■ **Your objective**
Make an exact transcript of the lines in the data below, starting with the one containing "713-221-8950" and going on through the one containing "Forgiving for beginners, social", with both included and the pictures left out.

(Stored data begins)

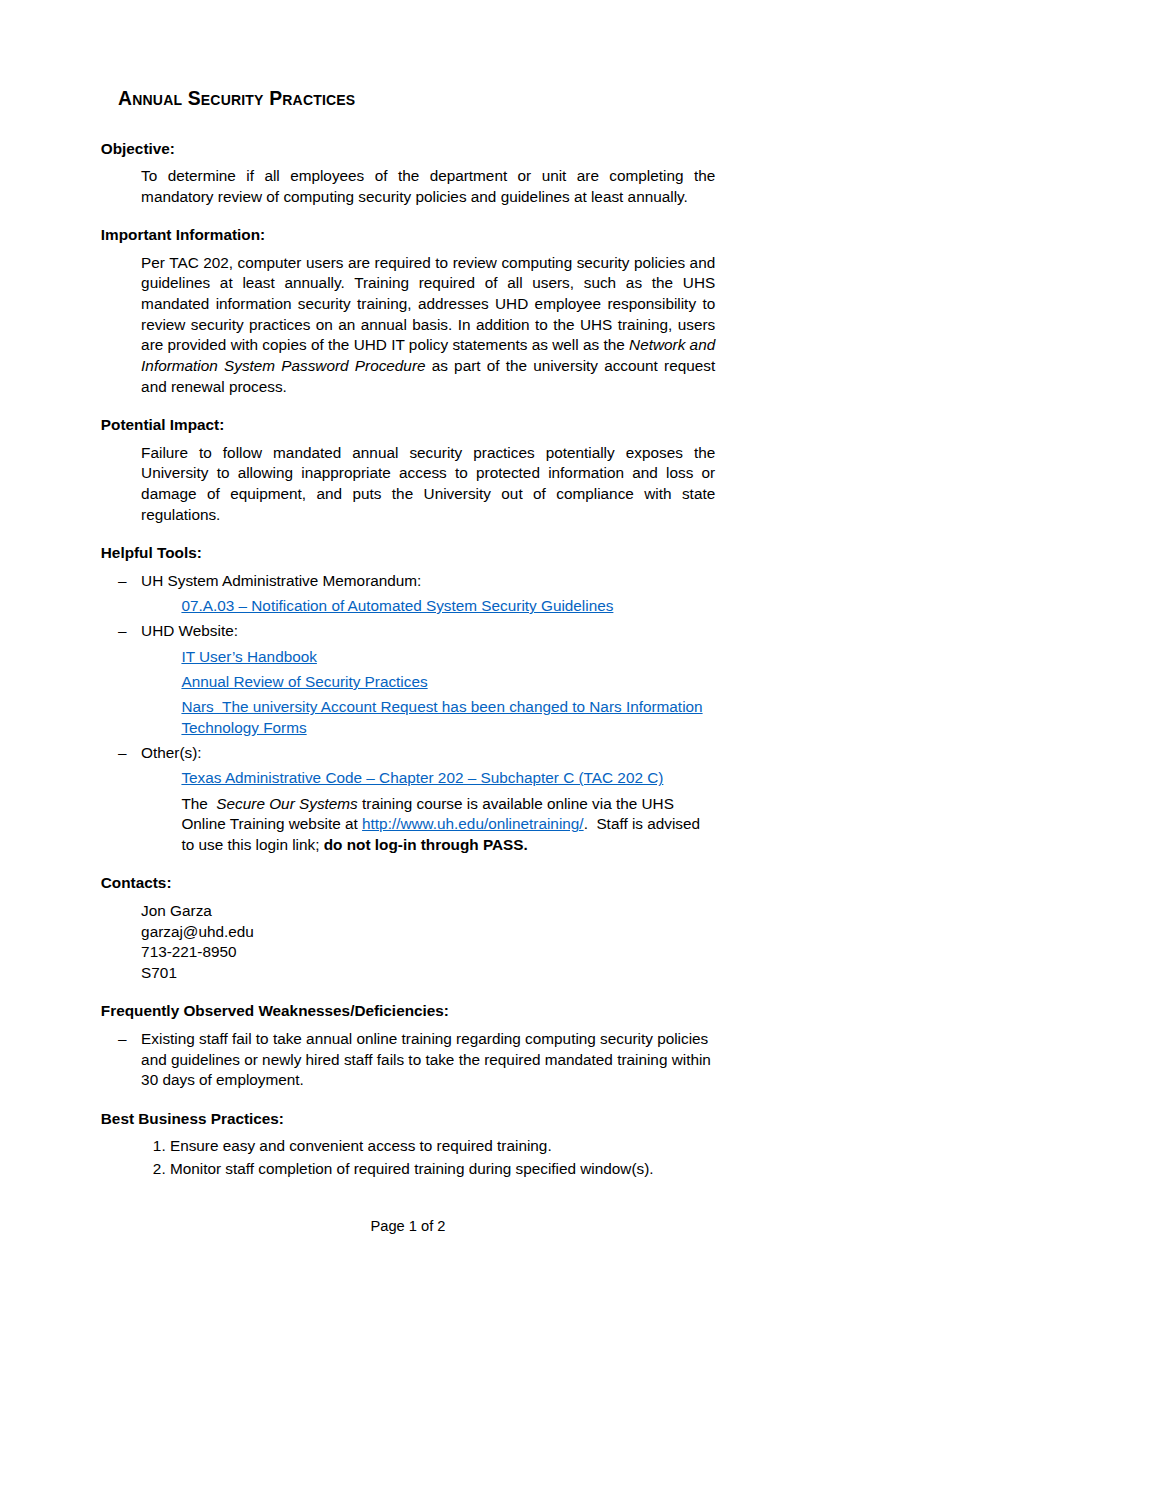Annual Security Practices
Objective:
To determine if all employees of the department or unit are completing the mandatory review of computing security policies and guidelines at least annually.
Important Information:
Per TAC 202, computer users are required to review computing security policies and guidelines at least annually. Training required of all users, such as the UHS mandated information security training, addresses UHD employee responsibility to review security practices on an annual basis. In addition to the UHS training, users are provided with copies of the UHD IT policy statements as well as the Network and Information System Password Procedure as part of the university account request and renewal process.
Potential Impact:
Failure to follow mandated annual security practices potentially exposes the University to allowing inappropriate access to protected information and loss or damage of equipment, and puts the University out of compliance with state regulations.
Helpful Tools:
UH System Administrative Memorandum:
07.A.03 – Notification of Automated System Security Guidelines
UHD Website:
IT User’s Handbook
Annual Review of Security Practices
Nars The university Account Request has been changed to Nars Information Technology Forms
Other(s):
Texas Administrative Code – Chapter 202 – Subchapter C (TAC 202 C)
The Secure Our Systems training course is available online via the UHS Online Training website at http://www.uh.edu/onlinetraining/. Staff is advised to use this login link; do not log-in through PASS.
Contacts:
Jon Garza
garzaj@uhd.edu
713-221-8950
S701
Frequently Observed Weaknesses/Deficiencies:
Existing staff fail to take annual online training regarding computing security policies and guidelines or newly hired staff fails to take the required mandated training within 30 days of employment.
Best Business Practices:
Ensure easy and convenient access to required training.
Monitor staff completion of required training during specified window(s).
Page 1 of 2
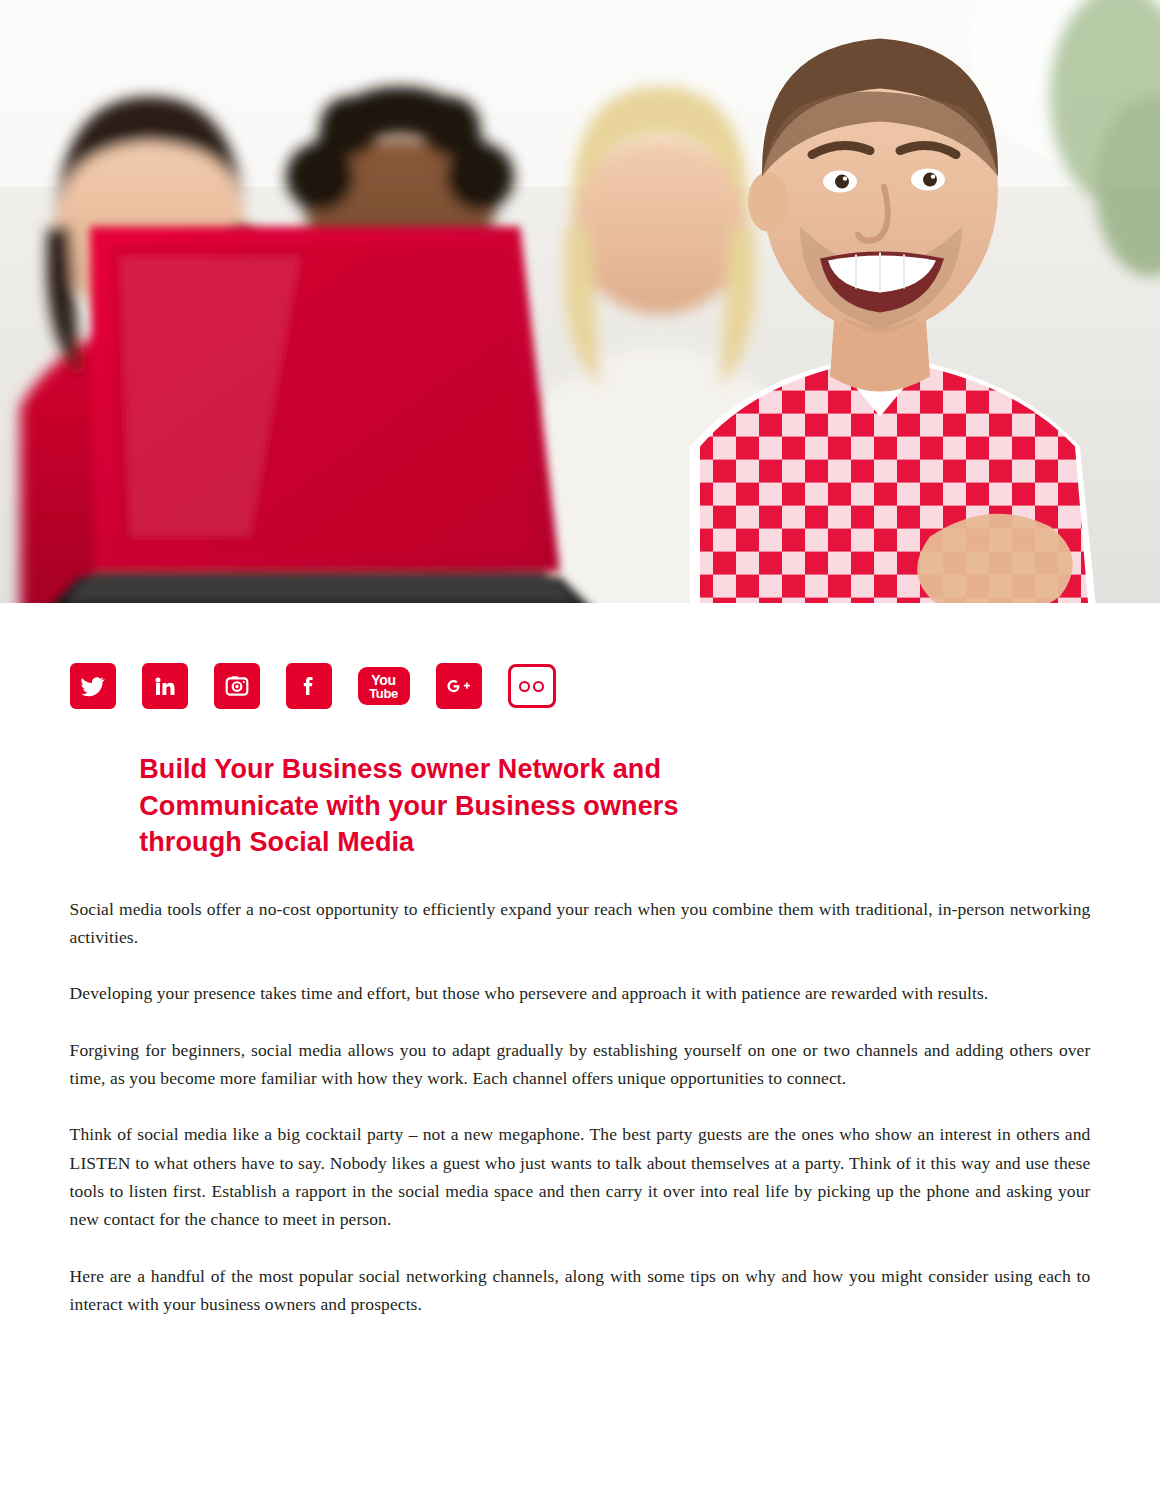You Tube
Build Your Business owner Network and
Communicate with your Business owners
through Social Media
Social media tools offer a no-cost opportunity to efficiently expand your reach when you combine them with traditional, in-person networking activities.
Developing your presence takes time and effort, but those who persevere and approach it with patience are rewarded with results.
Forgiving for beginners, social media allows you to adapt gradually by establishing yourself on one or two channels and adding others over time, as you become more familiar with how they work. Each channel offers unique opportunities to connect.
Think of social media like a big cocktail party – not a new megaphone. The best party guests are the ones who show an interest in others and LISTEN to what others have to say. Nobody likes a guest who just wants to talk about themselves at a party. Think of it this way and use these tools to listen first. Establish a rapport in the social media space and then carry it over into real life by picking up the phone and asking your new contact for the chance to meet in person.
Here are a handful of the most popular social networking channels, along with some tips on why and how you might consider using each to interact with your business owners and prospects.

(Stored data ends)
(Stored data begins)

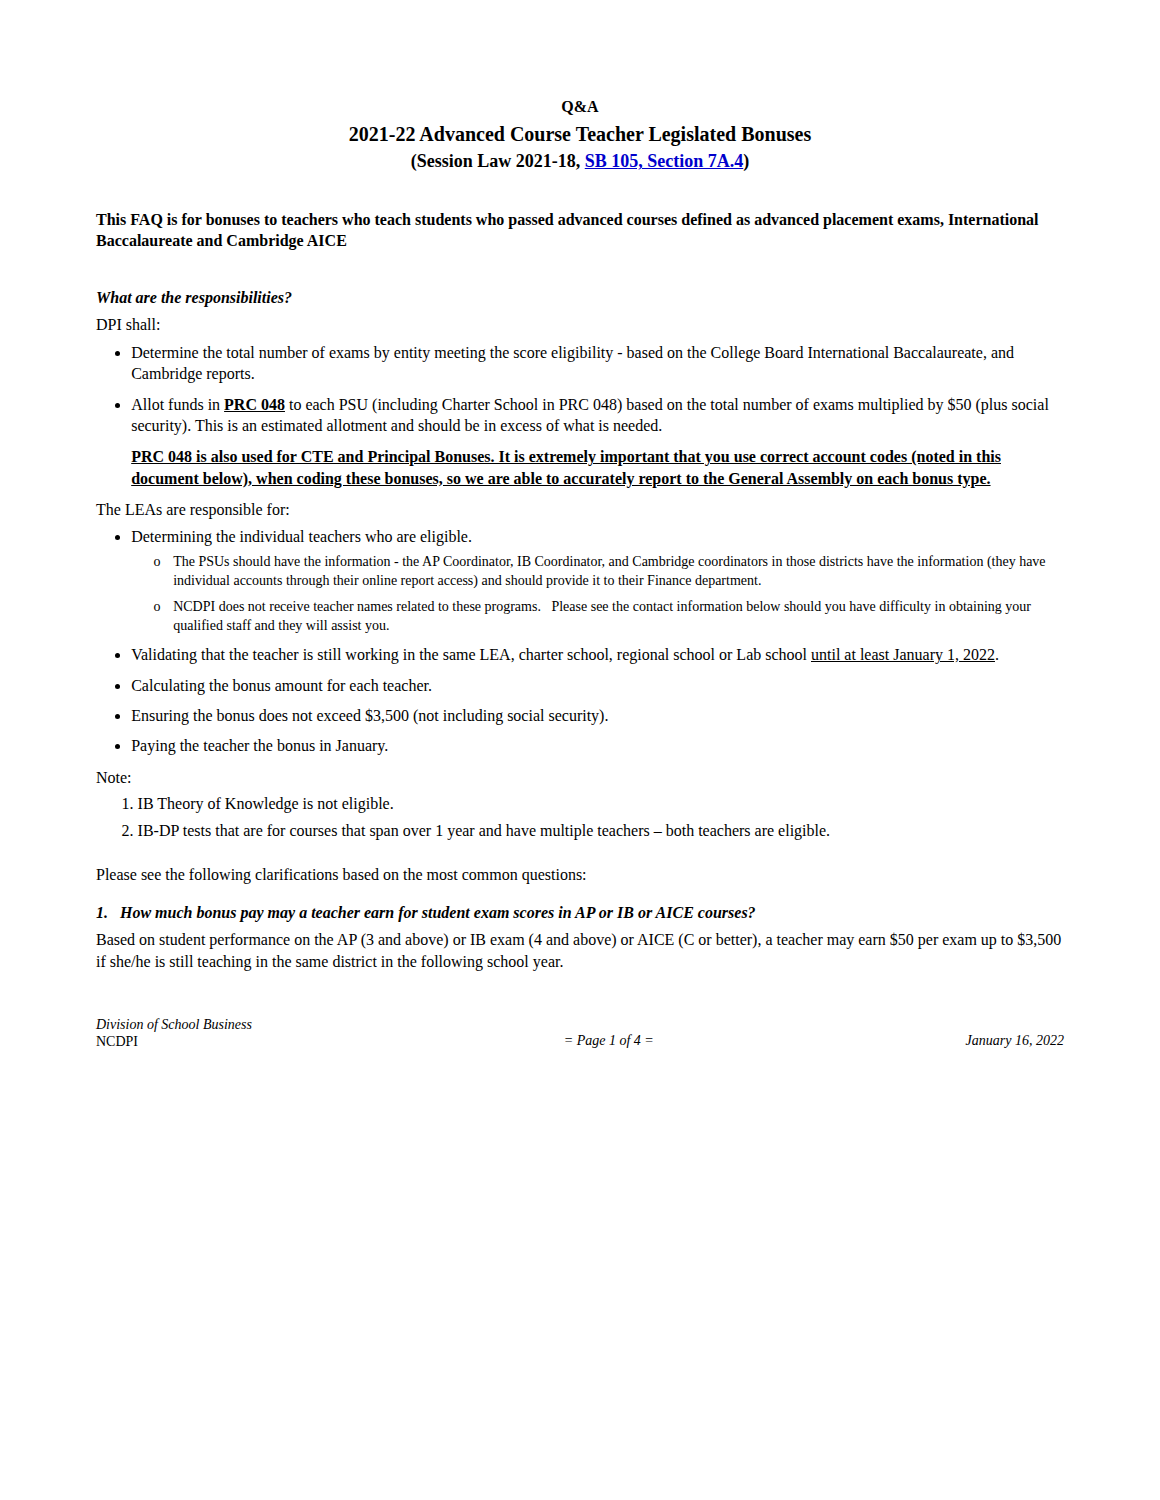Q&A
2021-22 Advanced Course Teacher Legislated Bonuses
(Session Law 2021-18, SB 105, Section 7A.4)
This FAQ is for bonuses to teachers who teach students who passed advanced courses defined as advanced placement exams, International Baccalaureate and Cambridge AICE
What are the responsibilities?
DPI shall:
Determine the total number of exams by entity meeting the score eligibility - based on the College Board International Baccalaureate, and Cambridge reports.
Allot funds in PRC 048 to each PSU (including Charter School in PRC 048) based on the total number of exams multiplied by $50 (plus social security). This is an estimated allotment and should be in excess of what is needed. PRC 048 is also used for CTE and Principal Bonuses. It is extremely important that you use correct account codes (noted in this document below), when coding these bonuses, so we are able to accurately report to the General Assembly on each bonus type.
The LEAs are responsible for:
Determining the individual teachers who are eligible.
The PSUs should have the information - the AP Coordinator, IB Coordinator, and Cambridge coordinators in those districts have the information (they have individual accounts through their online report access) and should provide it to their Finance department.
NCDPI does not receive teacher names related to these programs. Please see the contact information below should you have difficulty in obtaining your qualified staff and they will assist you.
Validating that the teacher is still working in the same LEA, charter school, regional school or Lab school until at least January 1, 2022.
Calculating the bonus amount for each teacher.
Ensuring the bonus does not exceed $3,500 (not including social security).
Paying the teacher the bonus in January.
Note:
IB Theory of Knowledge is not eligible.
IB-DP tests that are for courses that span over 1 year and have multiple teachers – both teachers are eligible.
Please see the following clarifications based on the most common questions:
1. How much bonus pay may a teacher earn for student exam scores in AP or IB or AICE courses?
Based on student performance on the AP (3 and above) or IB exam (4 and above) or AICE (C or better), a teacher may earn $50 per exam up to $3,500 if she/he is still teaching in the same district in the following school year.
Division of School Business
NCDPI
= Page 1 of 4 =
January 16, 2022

(Stored data ends)

■ **Written response**
713-221-8950
S701
Frequently Observed Weaknesses/Deficiencies:
Existing staff fail to take annual online training regarding computing security policies and guidelines or newly hired staff fails to take the required mandated training within 30 days of employment.
Best Business Practices:
Ensure easy and convenient access to required training.
Monitor staff completion of required training during specified window(s).
Page 1 of 2
You Tube
Build Your Business owner Network and
Communicate with your Business owners
through Social Media
Social media tools offer a no-cost opportunity to efficiently expand your reach when you combine them with traditional, in-person networking activities.
Developing your presence takes time and effort, but those who persevere and approach it with patience are rewarded with results.
Forgiving for beginners, social media allows you to adapt gradually by establishing yourself on one or two channels and adding others over time, as you become more familiar with how they work. Each channel offers unique opportunities to connect.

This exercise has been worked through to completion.